Governor Bugs Bunny deemed it unfunny that Tweety wasn’t such a sweety, while Elmer Fudd, whose name was mud, suggested Sylvester resist eating the Road Runner’s eggs, and Woody Woodpecker popped in from another cartoon community, apologizing to Popeye for pecking out his eye.
Meanwhile, Olive Oyl recoiled in horror, surrendering to sorrow, but Bluto consoled her with a stolen can of spinach he’d lifted from a health food shop in Greenwich Village while visiting New York, a port he supported with the authority of Professor Porky Pig, a retired police officer dedicated to overcoming his stutter, but Foghorn Leghorn buttered him up in order to get a better grade, unbeknownst to Scooby Doo, a clueless buckaroo for whom study was taboo–a fine how do you do!
Wile E. Coyote met an old woman who lived in a shoe and talked like Truman Capote. He offered to sell her a colossal sock to help keep warm with her animated family in the wincing winter. She rejected his offer with chattering teeth and painted an unflattering picture of the scrofulous huckster for the pusillanimous newspaper she wrote a column for.

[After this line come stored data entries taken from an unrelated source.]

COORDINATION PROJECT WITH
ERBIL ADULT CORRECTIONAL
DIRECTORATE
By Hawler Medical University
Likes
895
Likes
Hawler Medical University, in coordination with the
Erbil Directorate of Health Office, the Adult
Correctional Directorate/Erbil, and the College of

Wile didn’t have time to shed tears over her shenanigans. He needed to buy some dynamite for his wannigan and paddle his canoe down the Colorado River before it ran dry so he could track down his nemesis, whose premise was to grimace between supersonic trips down the highway, unpursued by semis or any manner of traffic whatsoever, to make the cartoonists’ lives easier so they could put down their pens and rest, while Sylvester resisted the Easter egg festival and a chance to murder Tweety in favor of convalescence at the unsuccessful hospital, whose patients always ended up in the cemetery next door because they had too much patience and not enough money, but that was the way the world worked when the voice actors went on strike and the artists tipped over their paint boxes, refusing to work because the fat cats who’d hired them were too busy grooming themselves in their own litter boxes, impressed by their sleek, gleaming coats and restlessly flickering tails.